■ **INSTRUCTIONS TO FOLLOW**: Using the line with "color: #4c1d95 ->" as your starting point, transcribe it and each line beneath it word for word until the records run out, without pictures.

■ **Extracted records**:
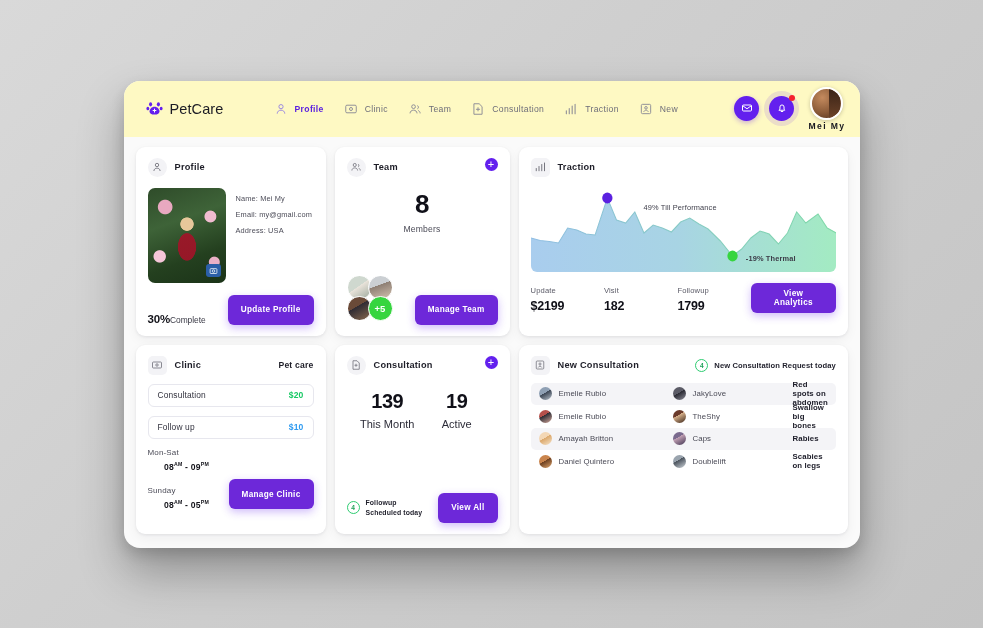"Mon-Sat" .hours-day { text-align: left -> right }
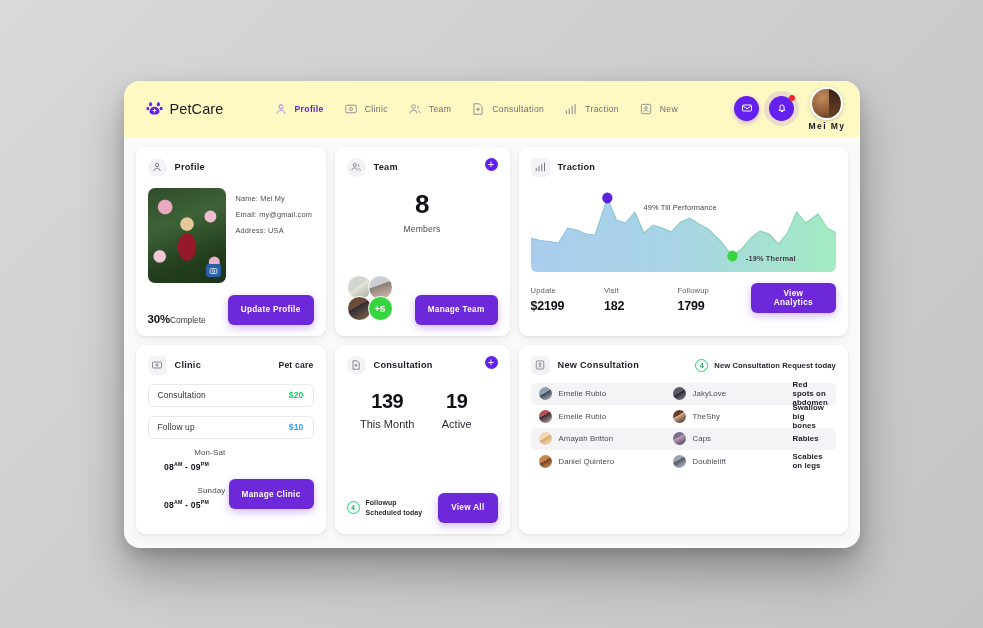"View And Manage" div.table-foot { html: none -> <div> <button>View And Manage</button> </div> }
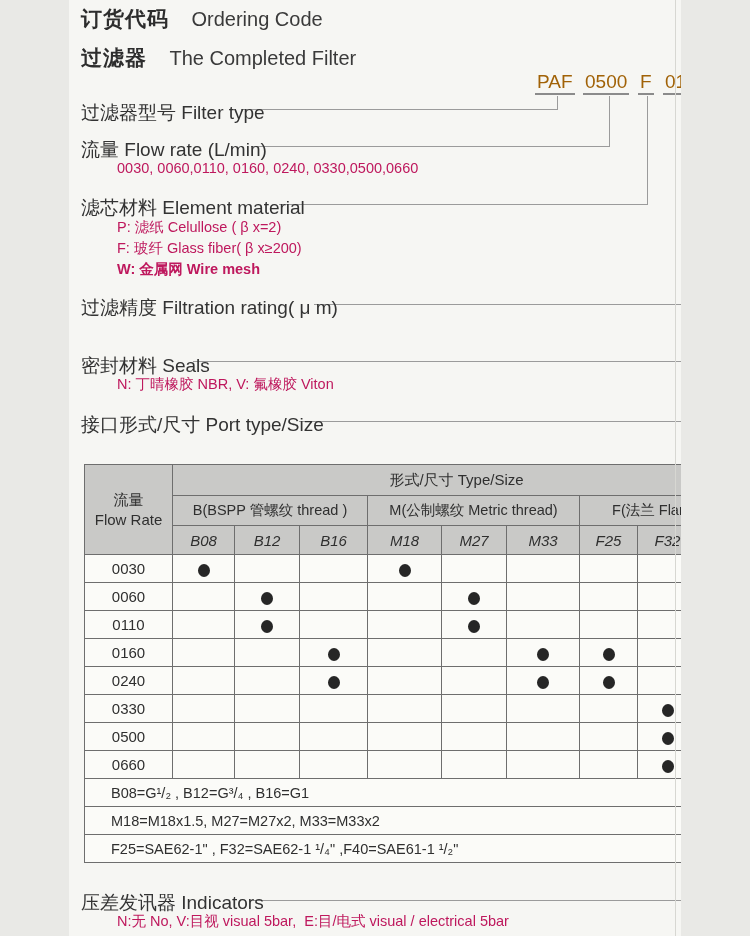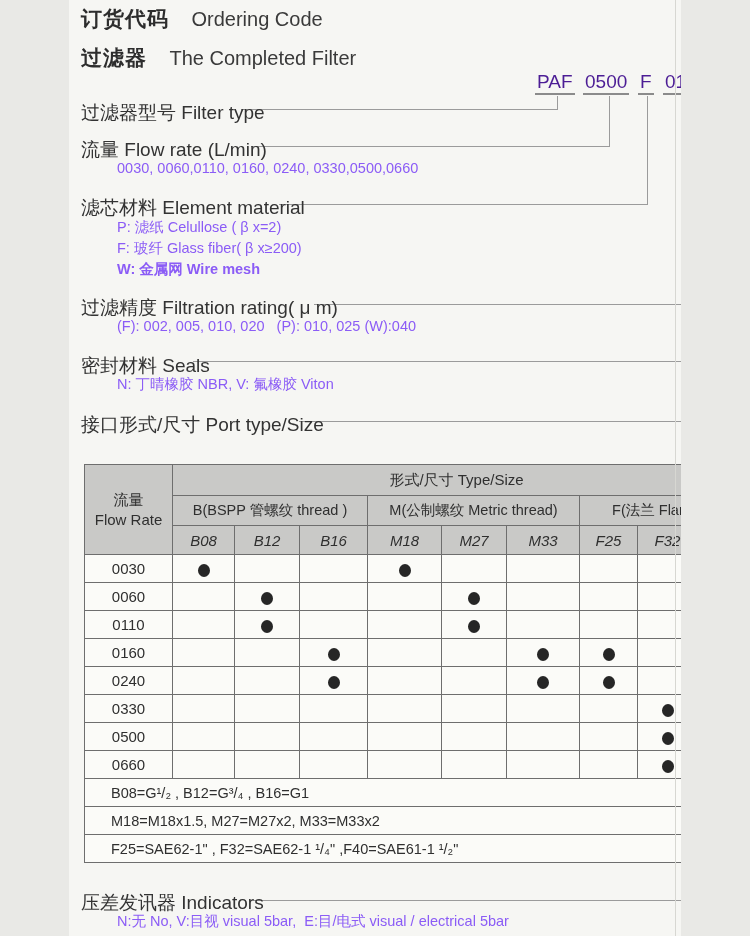"PAF" .code-seg { color: #4c1d95 -> #a16207 }
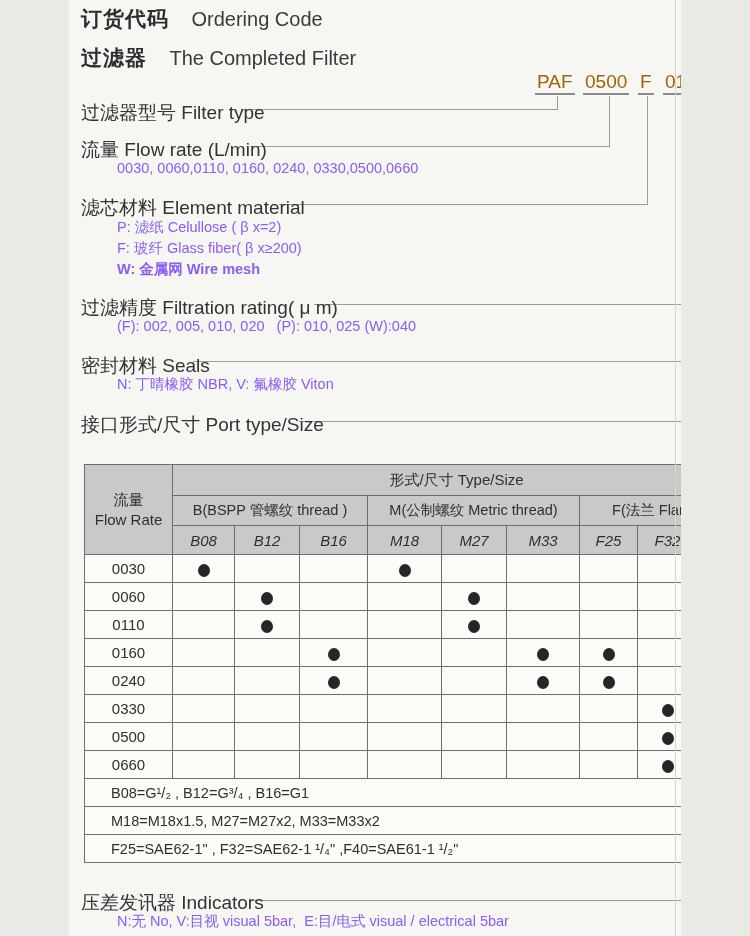"0030, 0060,0110, 0160, 0240," .field-detail { color: #8b5cf6 -> #be185d }
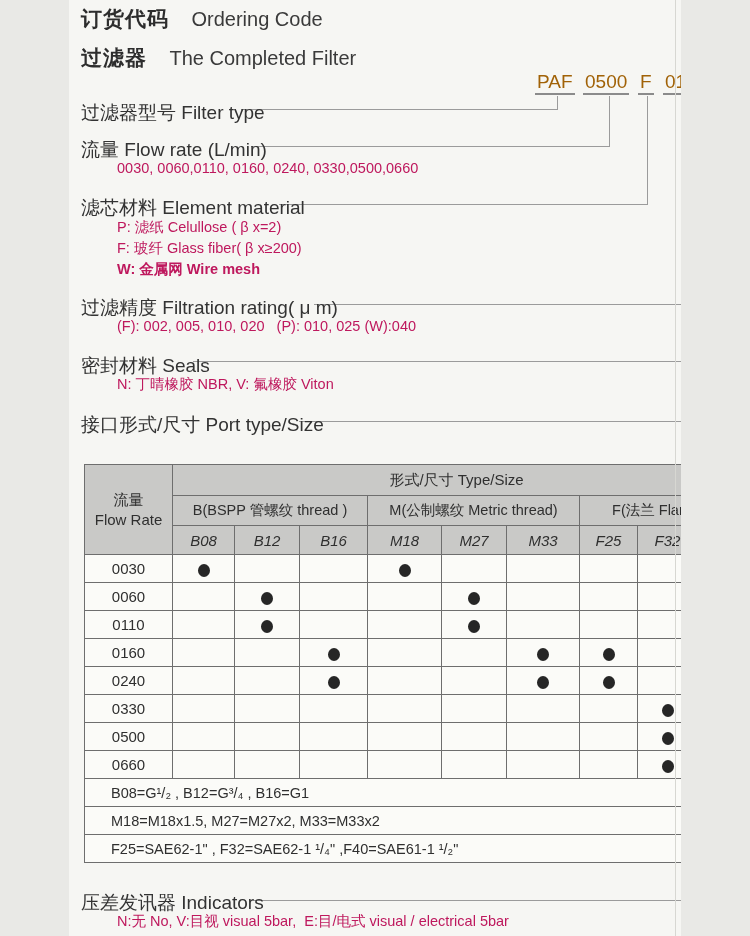"(F): 002, 005, 010, 020" div.field-detail { html: <div>(F): 002, 005, 010, 020&nbsp;&nbsp;&nbsp;(P): 010, 025 (W):040</div> -> none }
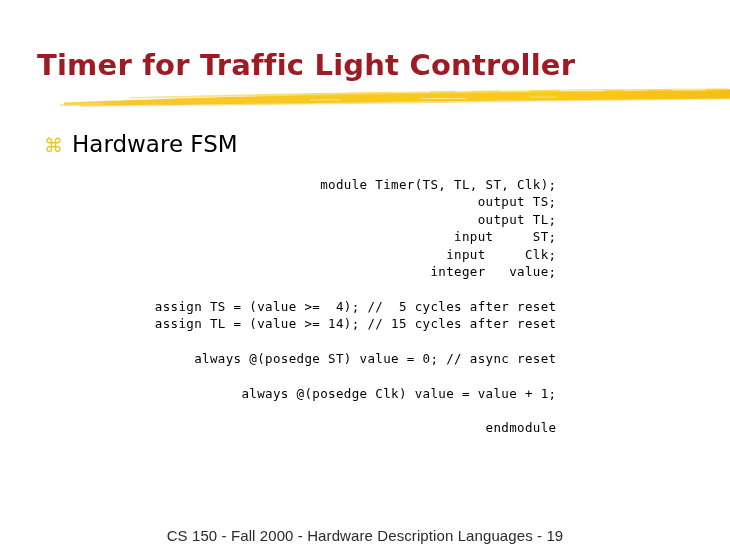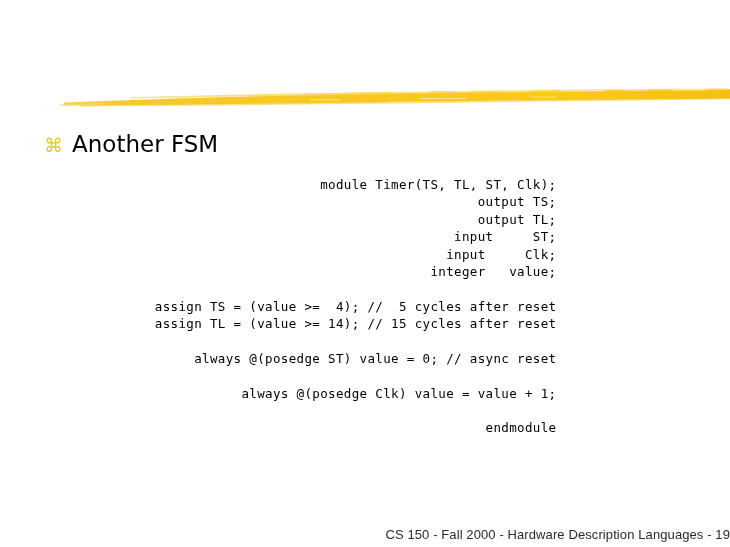"Timer for Traffic Light Controller" div.slide-title { html: none -> <div>Timer for Traffic Light Controller</div> }
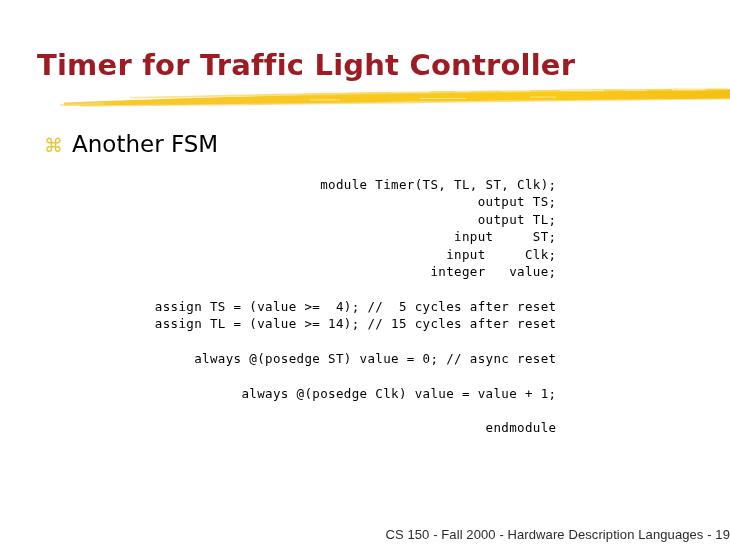"Another FSM" span.bullet-text { text: Another -> Hardware }
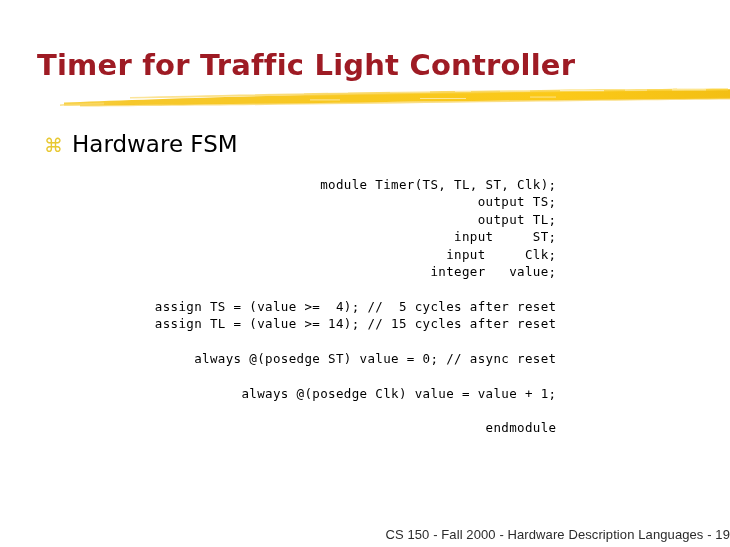"CS 150 - Fall 2000" .footer { font-size: 13px -> 15px; text-align: right -> center }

■ **RESULT OF THE TASK**:
"PAF" .code-seg { color: #4c1d95 -> #a16207 }
"0030, 0060,0110, 0160, 0240," .field-detail { color: #8b5cf6 -> #be185d }
"(F): 002, 005, 010, 020" div.field-detail { html: <div>(F): 002, 005, 010, 020&nbsp;&nbsp;&nbsp;(P): 010, 025 (W):040</div> -> none }
"Timer for Traffic Light Controller" div.slide-title { html: none -> <div>Timer for Traffic Light Controller</div> }
"Another FSM" span.bullet-text { text: Another -> Hardware }
"CS 150 - Fall 2000" .footer { font-size: 13px -> 15px; text-align: right -> center }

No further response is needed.